El daño solar se acumula con el tiempo y la piel no logra recuperarse por completo entre exposiciones repetidas. Esta situación acelera el envejecimiento cutáneo y reduce la producción natural de colágeno.
Especialistas señalan que la exposición constante favorece la aparición de manchas, arrugas tempranas y pérdida de elasticidad. También incrementa el riesgo de desarrollar lesiones cutáneas a largo plazo.
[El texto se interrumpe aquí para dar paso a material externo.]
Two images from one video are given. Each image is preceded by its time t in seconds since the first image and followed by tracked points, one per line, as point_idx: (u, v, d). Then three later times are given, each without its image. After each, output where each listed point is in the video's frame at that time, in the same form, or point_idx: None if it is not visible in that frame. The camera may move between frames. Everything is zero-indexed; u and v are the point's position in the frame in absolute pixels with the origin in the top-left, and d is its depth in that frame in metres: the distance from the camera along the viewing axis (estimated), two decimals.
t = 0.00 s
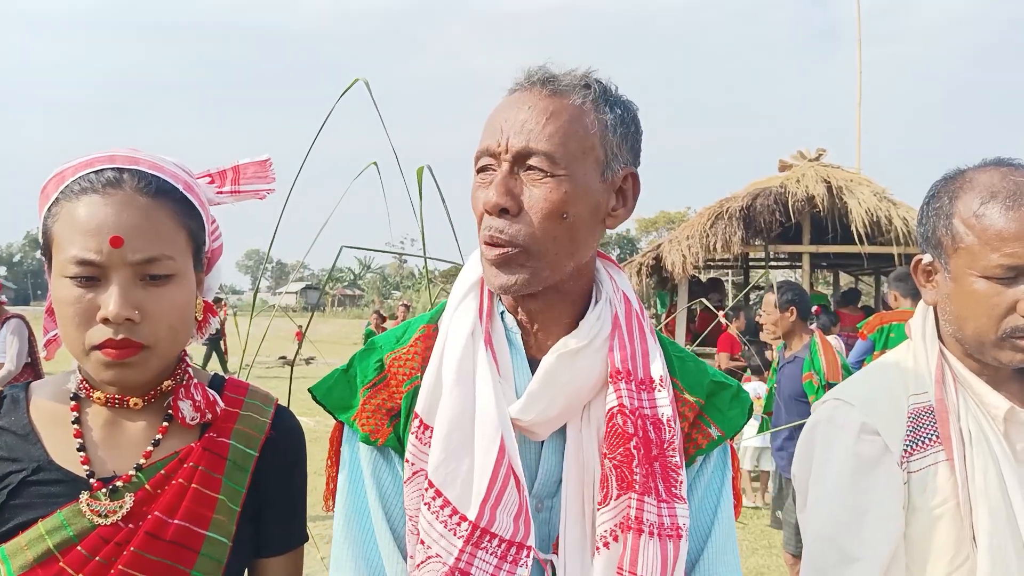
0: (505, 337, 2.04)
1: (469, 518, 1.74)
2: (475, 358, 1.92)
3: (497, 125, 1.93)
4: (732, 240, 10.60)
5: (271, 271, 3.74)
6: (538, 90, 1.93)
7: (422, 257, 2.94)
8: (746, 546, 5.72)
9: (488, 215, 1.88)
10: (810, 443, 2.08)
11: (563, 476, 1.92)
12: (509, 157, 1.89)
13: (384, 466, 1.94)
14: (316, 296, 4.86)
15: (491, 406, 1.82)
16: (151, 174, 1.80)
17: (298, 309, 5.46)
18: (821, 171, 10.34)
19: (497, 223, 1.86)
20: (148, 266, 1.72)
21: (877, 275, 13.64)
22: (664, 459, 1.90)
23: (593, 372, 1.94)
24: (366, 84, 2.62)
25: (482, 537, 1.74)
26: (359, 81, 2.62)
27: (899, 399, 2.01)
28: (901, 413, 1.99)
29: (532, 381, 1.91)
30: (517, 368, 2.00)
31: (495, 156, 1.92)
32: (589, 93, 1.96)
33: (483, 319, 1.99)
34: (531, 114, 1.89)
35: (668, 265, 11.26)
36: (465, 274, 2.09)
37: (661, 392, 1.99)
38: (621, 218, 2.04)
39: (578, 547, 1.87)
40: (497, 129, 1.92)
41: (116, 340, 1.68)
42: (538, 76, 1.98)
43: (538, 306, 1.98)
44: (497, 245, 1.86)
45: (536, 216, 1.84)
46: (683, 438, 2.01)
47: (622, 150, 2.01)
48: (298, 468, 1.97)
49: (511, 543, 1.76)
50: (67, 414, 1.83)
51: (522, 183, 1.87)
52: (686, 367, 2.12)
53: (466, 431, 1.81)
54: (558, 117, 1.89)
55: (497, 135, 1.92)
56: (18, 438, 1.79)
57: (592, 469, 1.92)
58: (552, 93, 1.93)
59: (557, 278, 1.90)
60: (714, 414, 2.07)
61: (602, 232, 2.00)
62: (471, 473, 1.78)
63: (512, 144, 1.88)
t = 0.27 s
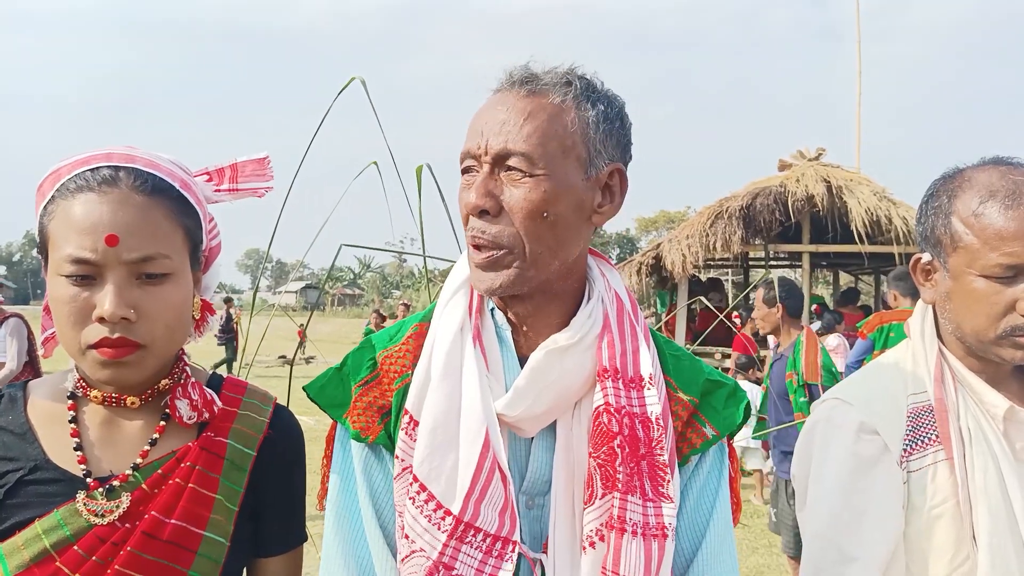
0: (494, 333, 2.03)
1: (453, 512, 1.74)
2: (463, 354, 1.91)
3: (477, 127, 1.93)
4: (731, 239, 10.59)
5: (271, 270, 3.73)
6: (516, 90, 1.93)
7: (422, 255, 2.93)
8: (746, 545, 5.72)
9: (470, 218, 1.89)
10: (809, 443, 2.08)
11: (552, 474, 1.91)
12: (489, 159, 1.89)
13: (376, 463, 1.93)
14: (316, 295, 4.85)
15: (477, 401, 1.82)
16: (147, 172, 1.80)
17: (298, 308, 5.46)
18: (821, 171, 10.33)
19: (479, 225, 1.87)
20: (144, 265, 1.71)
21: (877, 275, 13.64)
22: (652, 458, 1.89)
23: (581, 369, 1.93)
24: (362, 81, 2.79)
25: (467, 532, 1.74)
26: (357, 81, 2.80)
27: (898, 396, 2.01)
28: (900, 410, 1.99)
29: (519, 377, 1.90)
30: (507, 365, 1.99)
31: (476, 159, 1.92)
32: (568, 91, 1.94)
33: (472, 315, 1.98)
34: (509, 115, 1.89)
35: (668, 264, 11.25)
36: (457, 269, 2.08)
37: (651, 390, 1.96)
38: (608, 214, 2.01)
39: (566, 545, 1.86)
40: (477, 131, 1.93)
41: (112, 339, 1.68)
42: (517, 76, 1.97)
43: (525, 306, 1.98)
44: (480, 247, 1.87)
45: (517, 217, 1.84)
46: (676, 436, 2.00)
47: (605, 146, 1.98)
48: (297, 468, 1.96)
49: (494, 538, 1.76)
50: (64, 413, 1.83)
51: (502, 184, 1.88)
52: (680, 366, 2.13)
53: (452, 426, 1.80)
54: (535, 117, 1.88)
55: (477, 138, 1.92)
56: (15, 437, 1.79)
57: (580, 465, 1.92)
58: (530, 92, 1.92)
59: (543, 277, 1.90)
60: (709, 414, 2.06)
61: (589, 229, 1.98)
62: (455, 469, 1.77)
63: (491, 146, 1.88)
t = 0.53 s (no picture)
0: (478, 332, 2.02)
1: (432, 511, 1.74)
2: (445, 353, 1.90)
3: (454, 126, 1.94)
4: (726, 238, 10.61)
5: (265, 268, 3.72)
6: (493, 88, 1.93)
7: (416, 254, 2.93)
8: (740, 543, 5.74)
9: (451, 217, 1.89)
10: (801, 443, 2.08)
11: (537, 472, 1.91)
12: (466, 158, 1.89)
13: (359, 462, 1.92)
14: (310, 293, 4.84)
15: (459, 400, 1.82)
16: (140, 169, 1.79)
17: (293, 306, 5.44)
18: (814, 170, 10.36)
19: (461, 224, 1.87)
20: (136, 263, 1.70)
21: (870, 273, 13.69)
22: (633, 455, 1.88)
23: (563, 368, 1.92)
24: (356, 80, 2.94)
25: (446, 530, 1.74)
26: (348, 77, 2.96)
27: (890, 395, 2.02)
28: (892, 409, 2.00)
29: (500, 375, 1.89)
30: (491, 363, 1.98)
31: (455, 158, 1.92)
32: (544, 89, 1.93)
33: (454, 313, 1.98)
34: (486, 114, 1.89)
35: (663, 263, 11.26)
36: (439, 268, 2.08)
37: (634, 387, 1.95)
38: (588, 210, 2.01)
39: (551, 543, 1.85)
40: (454, 130, 1.93)
41: (103, 337, 1.67)
42: (494, 74, 1.97)
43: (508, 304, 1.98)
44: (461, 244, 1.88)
45: (496, 214, 1.84)
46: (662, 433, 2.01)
47: (583, 142, 1.97)
48: (289, 468, 1.96)
49: (473, 536, 1.76)
50: (55, 413, 1.81)
51: (480, 182, 1.87)
52: (666, 362, 2.13)
53: (432, 425, 1.80)
54: (509, 114, 1.88)
55: (454, 137, 1.92)
56: (6, 437, 1.77)
57: (564, 464, 1.91)
58: (506, 90, 1.91)
59: (524, 276, 1.90)
60: (694, 408, 2.06)
61: (569, 226, 1.97)
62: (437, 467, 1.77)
63: (467, 145, 1.88)
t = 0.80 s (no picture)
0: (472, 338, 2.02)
1: (428, 518, 1.73)
2: (439, 359, 1.91)
3: (448, 134, 1.92)
4: (722, 242, 10.62)
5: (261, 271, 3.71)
6: (487, 96, 1.92)
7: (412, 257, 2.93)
8: (736, 548, 5.74)
9: (448, 223, 1.86)
10: (796, 450, 2.07)
11: (531, 476, 1.91)
12: (464, 165, 1.87)
13: (351, 471, 1.99)
14: (306, 295, 4.84)
15: (454, 406, 1.82)
16: (139, 171, 1.79)
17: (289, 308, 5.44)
18: (811, 175, 10.38)
19: (458, 231, 1.84)
20: (134, 265, 1.70)
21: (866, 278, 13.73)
22: (629, 458, 1.89)
23: (557, 372, 1.93)
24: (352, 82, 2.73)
25: (441, 538, 1.73)
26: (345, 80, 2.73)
27: (887, 403, 2.03)
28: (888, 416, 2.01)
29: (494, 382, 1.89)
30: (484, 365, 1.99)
31: (450, 165, 1.90)
32: (537, 96, 1.94)
33: (447, 319, 1.98)
34: (483, 121, 1.88)
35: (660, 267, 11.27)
36: (430, 274, 2.07)
37: (626, 391, 1.97)
38: (580, 216, 2.03)
39: (547, 545, 1.85)
40: (450, 138, 1.91)
41: (100, 339, 1.66)
42: (486, 82, 1.97)
43: (503, 311, 1.96)
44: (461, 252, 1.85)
45: (496, 221, 1.83)
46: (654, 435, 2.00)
47: (575, 148, 1.99)
48: (285, 473, 1.95)
49: (467, 545, 1.75)
50: (51, 416, 1.81)
51: (478, 189, 1.86)
52: (656, 365, 2.14)
53: (427, 432, 1.80)
54: (505, 121, 1.88)
55: (450, 145, 1.90)
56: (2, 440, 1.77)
57: (558, 468, 1.91)
58: (501, 98, 1.92)
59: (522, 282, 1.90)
60: (685, 410, 2.06)
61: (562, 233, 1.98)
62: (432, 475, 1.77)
63: (465, 152, 1.87)
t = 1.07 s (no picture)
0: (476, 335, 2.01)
1: (440, 514, 1.73)
2: (445, 358, 1.90)
3: (463, 136, 1.89)
4: (724, 243, 10.62)
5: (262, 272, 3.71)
6: (502, 98, 1.91)
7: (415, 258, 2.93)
8: (736, 548, 5.74)
9: (468, 224, 1.84)
10: (801, 451, 2.07)
11: (535, 473, 1.90)
12: (484, 166, 1.85)
13: (353, 469, 1.89)
14: (307, 295, 4.83)
15: (461, 403, 1.81)
16: (144, 170, 1.79)
17: (290, 309, 5.44)
18: (813, 174, 10.37)
19: (480, 232, 1.82)
20: (138, 264, 1.70)
21: (867, 278, 13.71)
22: (631, 453, 1.88)
23: (561, 369, 1.92)
24: (359, 82, 2.74)
25: (453, 533, 1.73)
26: (352, 81, 2.74)
27: (888, 405, 2.03)
28: (890, 418, 2.01)
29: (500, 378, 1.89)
30: (488, 362, 1.98)
31: (468, 167, 1.87)
32: (550, 99, 1.93)
33: (451, 318, 1.98)
34: (502, 123, 1.87)
35: (661, 267, 11.26)
36: (433, 273, 2.06)
37: (630, 387, 1.96)
38: (586, 218, 2.04)
39: (551, 541, 1.84)
40: (466, 139, 1.88)
41: (104, 338, 1.66)
42: (497, 84, 1.96)
43: (511, 313, 1.96)
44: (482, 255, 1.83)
45: (519, 222, 1.82)
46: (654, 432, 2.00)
47: (584, 151, 2.00)
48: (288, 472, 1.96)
49: (479, 539, 1.75)
50: (54, 416, 1.81)
51: (498, 191, 1.85)
52: (655, 365, 2.13)
53: (435, 429, 1.79)
54: (524, 123, 1.87)
55: (467, 147, 1.87)
56: (5, 439, 1.77)
57: (563, 464, 1.90)
58: (517, 100, 1.90)
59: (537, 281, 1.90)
60: (685, 409, 2.06)
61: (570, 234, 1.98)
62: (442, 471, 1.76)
63: (486, 153, 1.85)
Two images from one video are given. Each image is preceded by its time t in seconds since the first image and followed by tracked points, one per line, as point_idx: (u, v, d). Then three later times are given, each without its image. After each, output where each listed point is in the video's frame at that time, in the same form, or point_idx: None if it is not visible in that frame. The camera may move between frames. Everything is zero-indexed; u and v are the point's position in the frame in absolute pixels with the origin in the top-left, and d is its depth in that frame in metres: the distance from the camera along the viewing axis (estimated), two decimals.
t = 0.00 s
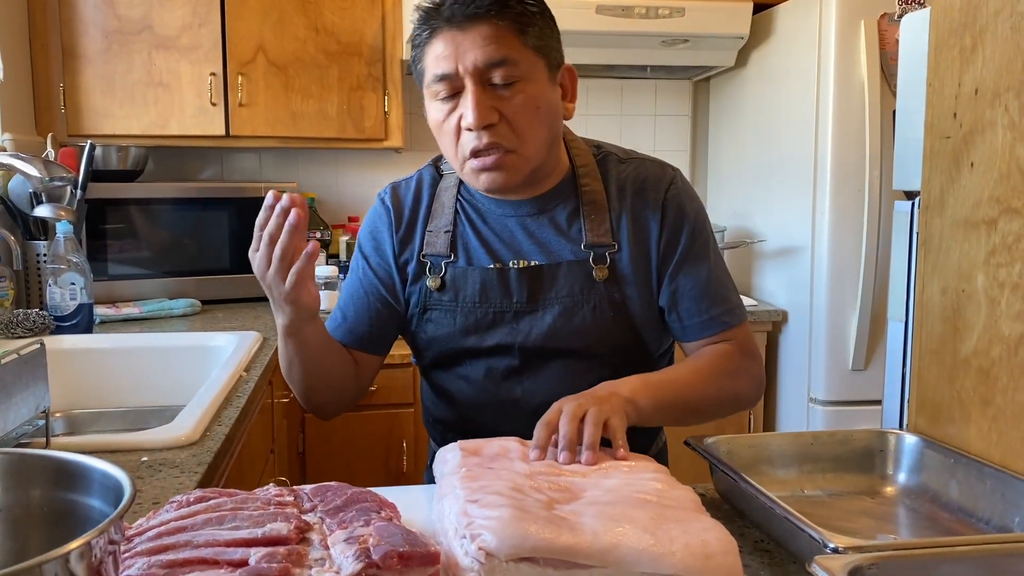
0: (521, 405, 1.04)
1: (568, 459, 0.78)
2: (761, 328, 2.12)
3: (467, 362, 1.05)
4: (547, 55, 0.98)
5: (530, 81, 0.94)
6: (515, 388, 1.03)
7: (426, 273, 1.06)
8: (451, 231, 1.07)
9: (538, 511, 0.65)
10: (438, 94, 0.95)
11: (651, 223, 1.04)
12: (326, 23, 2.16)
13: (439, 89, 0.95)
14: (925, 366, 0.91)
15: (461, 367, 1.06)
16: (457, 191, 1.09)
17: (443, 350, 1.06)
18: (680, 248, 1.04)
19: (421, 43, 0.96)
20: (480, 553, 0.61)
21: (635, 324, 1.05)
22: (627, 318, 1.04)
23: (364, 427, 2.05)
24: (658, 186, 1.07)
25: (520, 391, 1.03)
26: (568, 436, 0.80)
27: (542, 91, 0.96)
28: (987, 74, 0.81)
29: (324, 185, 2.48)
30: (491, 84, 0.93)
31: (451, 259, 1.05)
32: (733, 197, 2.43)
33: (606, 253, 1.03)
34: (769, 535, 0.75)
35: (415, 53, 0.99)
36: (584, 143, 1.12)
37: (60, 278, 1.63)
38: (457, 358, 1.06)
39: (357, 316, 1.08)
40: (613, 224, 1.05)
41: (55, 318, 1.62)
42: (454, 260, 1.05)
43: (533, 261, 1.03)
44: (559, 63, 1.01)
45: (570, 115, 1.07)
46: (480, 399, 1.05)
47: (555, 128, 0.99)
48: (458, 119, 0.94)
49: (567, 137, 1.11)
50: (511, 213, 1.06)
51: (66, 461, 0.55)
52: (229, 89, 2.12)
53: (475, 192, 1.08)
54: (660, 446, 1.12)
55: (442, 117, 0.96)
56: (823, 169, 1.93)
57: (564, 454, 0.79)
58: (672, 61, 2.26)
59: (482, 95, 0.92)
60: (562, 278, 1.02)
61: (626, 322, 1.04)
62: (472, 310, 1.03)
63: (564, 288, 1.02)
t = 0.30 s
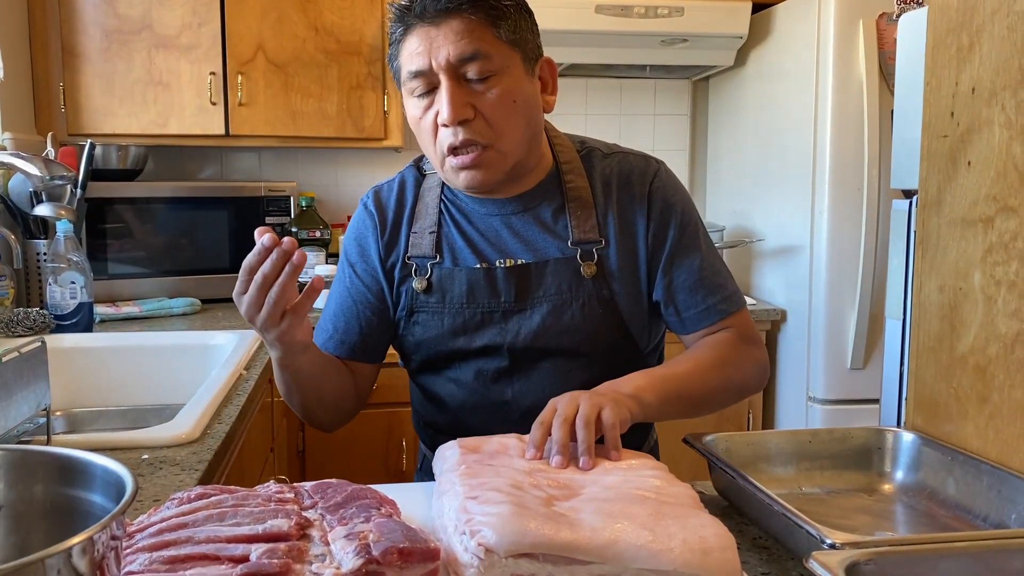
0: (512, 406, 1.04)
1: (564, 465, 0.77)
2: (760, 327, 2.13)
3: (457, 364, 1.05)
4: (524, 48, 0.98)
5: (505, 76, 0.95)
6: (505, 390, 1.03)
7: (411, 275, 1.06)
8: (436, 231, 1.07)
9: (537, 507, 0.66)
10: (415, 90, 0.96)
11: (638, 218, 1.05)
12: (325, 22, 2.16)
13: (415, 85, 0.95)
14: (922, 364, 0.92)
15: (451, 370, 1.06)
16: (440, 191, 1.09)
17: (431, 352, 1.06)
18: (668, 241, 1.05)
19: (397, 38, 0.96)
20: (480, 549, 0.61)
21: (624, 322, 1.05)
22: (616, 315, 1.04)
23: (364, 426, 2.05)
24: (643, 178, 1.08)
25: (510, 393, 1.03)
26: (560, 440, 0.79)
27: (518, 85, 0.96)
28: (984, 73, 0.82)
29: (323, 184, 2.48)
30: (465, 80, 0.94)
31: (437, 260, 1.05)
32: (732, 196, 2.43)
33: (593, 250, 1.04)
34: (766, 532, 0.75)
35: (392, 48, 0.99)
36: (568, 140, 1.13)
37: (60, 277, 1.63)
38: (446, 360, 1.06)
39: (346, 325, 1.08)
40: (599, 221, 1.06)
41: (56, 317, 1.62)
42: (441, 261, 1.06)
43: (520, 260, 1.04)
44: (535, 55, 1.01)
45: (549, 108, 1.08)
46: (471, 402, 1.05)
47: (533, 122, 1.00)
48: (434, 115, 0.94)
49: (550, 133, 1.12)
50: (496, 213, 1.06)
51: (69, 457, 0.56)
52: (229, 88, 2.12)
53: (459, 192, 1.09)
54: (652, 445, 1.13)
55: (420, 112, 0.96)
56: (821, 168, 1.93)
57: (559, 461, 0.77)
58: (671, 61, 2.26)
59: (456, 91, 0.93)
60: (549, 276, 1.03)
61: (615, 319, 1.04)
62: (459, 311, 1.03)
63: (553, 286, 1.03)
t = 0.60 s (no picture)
0: (505, 402, 1.04)
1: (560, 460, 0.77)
2: (759, 327, 2.13)
3: (449, 355, 1.05)
4: (526, 45, 0.97)
5: (503, 75, 0.94)
6: (498, 384, 1.04)
7: (411, 261, 1.06)
8: (438, 220, 1.07)
9: (537, 505, 0.66)
10: (418, 86, 0.97)
11: (638, 217, 1.06)
12: (325, 23, 2.16)
13: (417, 81, 0.96)
14: (919, 363, 0.92)
15: (443, 362, 1.06)
16: (444, 180, 1.10)
17: (425, 341, 1.06)
18: (668, 239, 1.05)
19: (402, 33, 0.97)
20: (481, 546, 0.62)
21: (618, 320, 1.05)
22: (612, 312, 1.05)
23: (363, 425, 2.05)
24: (645, 178, 1.09)
25: (503, 387, 1.04)
26: (554, 437, 0.79)
27: (517, 84, 0.96)
28: (981, 73, 0.82)
29: (323, 184, 2.49)
30: (464, 79, 0.94)
31: (437, 249, 1.06)
32: (731, 196, 2.44)
33: (593, 247, 1.05)
34: (765, 529, 0.76)
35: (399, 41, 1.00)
36: (573, 139, 1.13)
37: (60, 277, 1.63)
38: (439, 350, 1.06)
39: (344, 309, 1.07)
40: (600, 218, 1.06)
41: (56, 317, 1.63)
42: (440, 250, 1.06)
43: (519, 253, 1.04)
44: (541, 49, 1.00)
45: (555, 103, 1.08)
46: (462, 396, 1.05)
47: (533, 121, 1.00)
48: (433, 114, 0.96)
49: (556, 133, 1.13)
50: (498, 205, 1.07)
51: (72, 454, 0.56)
52: (229, 88, 2.12)
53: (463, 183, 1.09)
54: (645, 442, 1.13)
55: (422, 108, 0.98)
56: (820, 168, 1.94)
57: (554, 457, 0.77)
58: (670, 61, 2.27)
59: (453, 91, 0.93)
60: (548, 271, 1.04)
61: (610, 316, 1.05)
62: (456, 300, 1.04)
63: (551, 281, 1.03)
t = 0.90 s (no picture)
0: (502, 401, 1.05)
1: (568, 461, 0.79)
2: (758, 328, 2.14)
3: (450, 352, 1.06)
4: (552, 56, 0.99)
5: (529, 83, 0.95)
6: (498, 383, 1.05)
7: (417, 259, 1.07)
8: (446, 221, 1.08)
9: (538, 504, 0.67)
10: (441, 85, 0.97)
11: (644, 226, 1.06)
12: (326, 25, 2.17)
13: (441, 79, 0.97)
14: (918, 364, 0.93)
15: (443, 359, 1.07)
16: (454, 180, 1.10)
17: (427, 338, 1.07)
18: (672, 251, 1.06)
19: (430, 31, 0.97)
20: (483, 546, 0.62)
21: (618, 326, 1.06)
22: (611, 318, 1.06)
23: (363, 426, 2.06)
24: (654, 190, 1.09)
25: (501, 387, 1.05)
26: (568, 438, 0.80)
27: (540, 93, 0.97)
28: (979, 76, 0.83)
29: (323, 186, 2.49)
30: (489, 83, 0.95)
31: (443, 249, 1.06)
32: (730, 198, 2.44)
33: (597, 255, 1.05)
34: (765, 529, 0.76)
35: (425, 40, 1.00)
36: (583, 145, 1.13)
37: (61, 278, 1.64)
38: (440, 347, 1.07)
39: (346, 300, 1.08)
40: (606, 226, 1.07)
41: (58, 318, 1.63)
42: (446, 249, 1.07)
43: (523, 257, 1.05)
44: (565, 63, 1.02)
45: (571, 115, 1.09)
46: (461, 393, 1.06)
47: (552, 130, 1.01)
48: (454, 113, 0.96)
49: (568, 140, 1.13)
50: (505, 208, 1.07)
51: (78, 455, 0.56)
52: (229, 90, 2.13)
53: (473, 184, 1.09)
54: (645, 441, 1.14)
55: (442, 107, 0.98)
56: (819, 169, 1.94)
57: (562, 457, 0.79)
58: (669, 63, 2.27)
59: (478, 94, 0.94)
60: (551, 276, 1.04)
61: (610, 321, 1.06)
62: (459, 299, 1.04)
63: (553, 287, 1.04)
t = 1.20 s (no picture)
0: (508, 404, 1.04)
1: (565, 461, 0.79)
2: (757, 329, 2.14)
3: (454, 362, 1.06)
4: (513, 56, 1.00)
5: (492, 82, 0.96)
6: (501, 385, 1.04)
7: (408, 275, 1.07)
8: (432, 233, 1.08)
9: (540, 504, 0.67)
10: (406, 95, 0.98)
11: (627, 217, 1.07)
12: (326, 26, 2.17)
13: (405, 89, 0.97)
14: (917, 364, 0.93)
15: (448, 367, 1.07)
16: (436, 194, 1.11)
17: (429, 352, 1.07)
18: (659, 234, 1.05)
19: (390, 46, 0.99)
20: (485, 544, 0.63)
21: (615, 319, 1.07)
22: (607, 310, 1.06)
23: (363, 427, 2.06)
24: (632, 178, 1.09)
25: (506, 389, 1.04)
26: (564, 436, 0.80)
27: (504, 91, 0.97)
28: (978, 78, 0.83)
29: (323, 187, 2.50)
30: (452, 85, 0.95)
31: (433, 262, 1.07)
32: (729, 199, 2.45)
33: (583, 248, 1.06)
34: (765, 529, 0.77)
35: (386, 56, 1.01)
36: (558, 142, 1.14)
37: (61, 278, 1.65)
38: (444, 359, 1.07)
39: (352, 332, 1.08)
40: (588, 220, 1.07)
41: (58, 318, 1.63)
42: (436, 262, 1.07)
43: (512, 259, 1.05)
44: (525, 62, 1.03)
45: (536, 115, 1.09)
46: (469, 401, 1.05)
47: (520, 127, 1.01)
48: (422, 119, 0.96)
49: (541, 138, 1.13)
50: (488, 213, 1.07)
51: (82, 455, 0.57)
52: (230, 91, 2.13)
53: (454, 197, 1.10)
54: (652, 440, 1.14)
55: (410, 116, 0.98)
56: (817, 171, 1.95)
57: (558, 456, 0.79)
58: (668, 65, 2.28)
59: (442, 97, 0.95)
60: (541, 274, 1.05)
61: (607, 316, 1.06)
62: (454, 309, 1.05)
63: (545, 284, 1.04)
El uso diario de protector solar reduce el riesgo de cáncer de piel y previene lesiones premalignas. Dermatólogos recomiendan un factor de protección solar mínimo de 30 para uso diario.
Las personas con piel clara, sensible o con antecedentes de manchas requieren mayor protección. El producto debe aplicarse en rostro, cuello, orejas y manos, que reciben mayor exposición diaria.
La aplicación debe realizarse antes de salir de casa y repetirse cada dos o tres horas. El sudor, el roce con ropa y el maquillaje disminuyen su efectividad.
Algunos protectores combinan protección solar e hidratación, pero no sustituyen una rutina básica de cuidado. La limpieza y la hidratación siguen siendo esenciales.
Especialistas recomiendan iniciar el uso de protector solar desde la infancia. La prevención temprana mejora la salud y apariencia de la piel a largo plazo.